或者你可以參考在 Mac OS 上編譯 FFmpeg使用源碼編譯和安裝 FFmpeg。

教程原文地址：http://dranger.com/ffmpeg/tutorial01.html，本文中的代碼做過部分修正。

概要

媒體文件通常有一些基本的組成部分。首先，文件本身被稱為「容器(container)」，容器的類型定義了文件的信息是如何存儲，比如，AVI、QuickTime 等容器格式。接著，你需要瞭解的概念是「流(streams)」，例如，你通常會有一路音頻流和一路視頻流。流中的數據元素被稱為「幀(frames)」。每路流都會被相應的「編/解碼器(codec)」進行編碼或解碼（codec 這個名字就是源於 COded 和 DECoded）。codec 定義了實際數據是如何被編解碼的，比如你用到的 codecs 可能是 DivX 和 MP3。「數據包(packets)」是從流中讀取的數據片段，這些數據片段中包含的一個個比特就是解碼後能最終被我們的應用程式處理的原始幀數據。為了達到我們音視頻處理的目標，每個數據包都包含著完整的幀，在音頻情況下，一個數據包中可能會包含多個音頻幀。

基於以上這些基礎，處理視頻流和音頻流的過程其實很簡單：

1：從 video.avi 文件中打開 video_stream。
2：從 video_stream 中讀取數據包到 frame。
3：如果數據包中的 frame 不完整，則跳到步驟 2。
4：處理 frame。
5：跳到步驟 2。

儘管在一些程式中上面步驟 4 處理 frame 的邏輯可能會非常複雜，但是在本文中的常式中，用 FFmpeg 來處理多媒體文件的部分會寫的比較簡單一些，這裡我們將要做的就是打開一個媒體文件，讀取其中的視頻流，將視頻流中獲取到的視頻幀寫入到 PPM 文件中保存起來。

下麵我們一步一步來實現。

打開媒體文件

首先，我們來看看如何打開媒體文件。在使用 FFmpeg 時，首先需要初始化對應的 Library。

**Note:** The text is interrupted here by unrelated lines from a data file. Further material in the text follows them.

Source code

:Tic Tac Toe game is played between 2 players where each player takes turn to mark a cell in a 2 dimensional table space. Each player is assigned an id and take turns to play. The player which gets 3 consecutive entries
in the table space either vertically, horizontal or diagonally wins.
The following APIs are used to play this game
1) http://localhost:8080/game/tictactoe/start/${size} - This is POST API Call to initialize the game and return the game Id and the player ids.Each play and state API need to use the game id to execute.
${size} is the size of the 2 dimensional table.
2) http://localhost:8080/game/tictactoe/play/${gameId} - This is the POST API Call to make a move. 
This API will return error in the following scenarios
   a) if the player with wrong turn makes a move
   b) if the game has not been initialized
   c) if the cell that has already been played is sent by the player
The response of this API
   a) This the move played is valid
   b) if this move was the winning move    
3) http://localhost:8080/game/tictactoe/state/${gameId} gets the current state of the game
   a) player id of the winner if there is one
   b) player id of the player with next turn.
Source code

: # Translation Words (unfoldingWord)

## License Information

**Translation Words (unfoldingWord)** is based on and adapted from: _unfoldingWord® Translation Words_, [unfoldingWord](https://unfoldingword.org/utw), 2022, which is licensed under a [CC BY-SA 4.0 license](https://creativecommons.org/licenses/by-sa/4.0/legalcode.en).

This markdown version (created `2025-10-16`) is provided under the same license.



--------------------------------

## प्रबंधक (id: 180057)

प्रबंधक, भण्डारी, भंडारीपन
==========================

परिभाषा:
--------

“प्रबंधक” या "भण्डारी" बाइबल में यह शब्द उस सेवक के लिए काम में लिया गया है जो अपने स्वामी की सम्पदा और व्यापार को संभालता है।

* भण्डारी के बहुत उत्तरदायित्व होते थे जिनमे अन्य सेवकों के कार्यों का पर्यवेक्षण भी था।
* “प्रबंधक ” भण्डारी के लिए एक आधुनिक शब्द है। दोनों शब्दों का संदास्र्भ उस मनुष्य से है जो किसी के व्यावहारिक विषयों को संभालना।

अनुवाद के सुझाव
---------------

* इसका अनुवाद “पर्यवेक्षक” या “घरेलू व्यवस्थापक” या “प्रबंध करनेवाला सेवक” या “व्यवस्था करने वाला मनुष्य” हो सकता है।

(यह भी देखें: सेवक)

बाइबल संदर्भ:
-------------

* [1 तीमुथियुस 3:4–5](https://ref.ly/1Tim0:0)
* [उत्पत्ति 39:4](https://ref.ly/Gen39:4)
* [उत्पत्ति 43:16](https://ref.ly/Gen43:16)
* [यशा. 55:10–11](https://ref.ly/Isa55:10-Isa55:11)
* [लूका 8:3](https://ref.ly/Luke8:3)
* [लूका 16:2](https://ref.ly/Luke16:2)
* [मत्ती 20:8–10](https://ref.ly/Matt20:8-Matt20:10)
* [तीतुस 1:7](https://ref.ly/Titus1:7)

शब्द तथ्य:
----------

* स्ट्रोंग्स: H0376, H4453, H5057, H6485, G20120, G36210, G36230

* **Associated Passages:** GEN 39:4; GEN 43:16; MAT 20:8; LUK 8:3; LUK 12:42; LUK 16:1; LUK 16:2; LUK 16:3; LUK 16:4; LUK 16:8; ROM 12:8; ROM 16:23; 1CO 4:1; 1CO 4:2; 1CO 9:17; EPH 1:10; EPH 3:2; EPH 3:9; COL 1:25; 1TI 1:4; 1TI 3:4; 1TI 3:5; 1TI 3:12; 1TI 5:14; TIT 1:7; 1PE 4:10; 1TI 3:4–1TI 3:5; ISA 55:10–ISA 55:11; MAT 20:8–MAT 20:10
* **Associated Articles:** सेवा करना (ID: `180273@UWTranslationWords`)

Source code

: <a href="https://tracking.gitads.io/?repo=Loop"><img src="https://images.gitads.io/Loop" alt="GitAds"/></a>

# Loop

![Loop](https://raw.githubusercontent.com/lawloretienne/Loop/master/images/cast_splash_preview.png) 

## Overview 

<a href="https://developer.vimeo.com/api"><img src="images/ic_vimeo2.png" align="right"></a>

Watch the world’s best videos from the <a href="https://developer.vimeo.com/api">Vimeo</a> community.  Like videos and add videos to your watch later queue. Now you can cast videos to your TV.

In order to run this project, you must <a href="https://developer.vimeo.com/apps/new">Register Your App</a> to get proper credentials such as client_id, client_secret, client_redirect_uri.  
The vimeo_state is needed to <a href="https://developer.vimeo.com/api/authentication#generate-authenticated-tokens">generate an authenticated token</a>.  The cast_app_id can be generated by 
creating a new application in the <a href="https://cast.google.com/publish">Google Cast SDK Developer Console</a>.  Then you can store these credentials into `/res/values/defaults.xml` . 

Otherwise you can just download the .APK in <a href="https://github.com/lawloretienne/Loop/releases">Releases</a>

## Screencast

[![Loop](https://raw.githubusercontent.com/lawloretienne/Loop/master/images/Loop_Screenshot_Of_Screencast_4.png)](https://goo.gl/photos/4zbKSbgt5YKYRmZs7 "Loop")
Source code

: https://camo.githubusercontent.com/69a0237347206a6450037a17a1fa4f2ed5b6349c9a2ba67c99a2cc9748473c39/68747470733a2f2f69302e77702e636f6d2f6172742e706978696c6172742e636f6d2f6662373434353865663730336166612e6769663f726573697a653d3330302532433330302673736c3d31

#include <libavcodec/avcodec.h>
#include <libavformat/avformat.h>
#include <libswscale/swscale.h>
#include <libavutil/imgutils.h>
//...

int main(int argc, char *argv[]) {

    // Register all formats and codecs.
    av_register_all();

    // ...
}

上面的代碼會註冊 FFmpeg 庫中所有可用的「視頻格式」和「codec」，這樣當使用庫打開一個媒體文件時，就能找到對應的視頻格式處理程式和 codec 來處理。需要註意的是在使用 FFmpeg 時，你只需要調用 av_register_all() 一次即可，因此我們在 main 中調用。當然，你也可以根據需求只註冊給定的視頻格式和 codec，但通常你不需要這麼做。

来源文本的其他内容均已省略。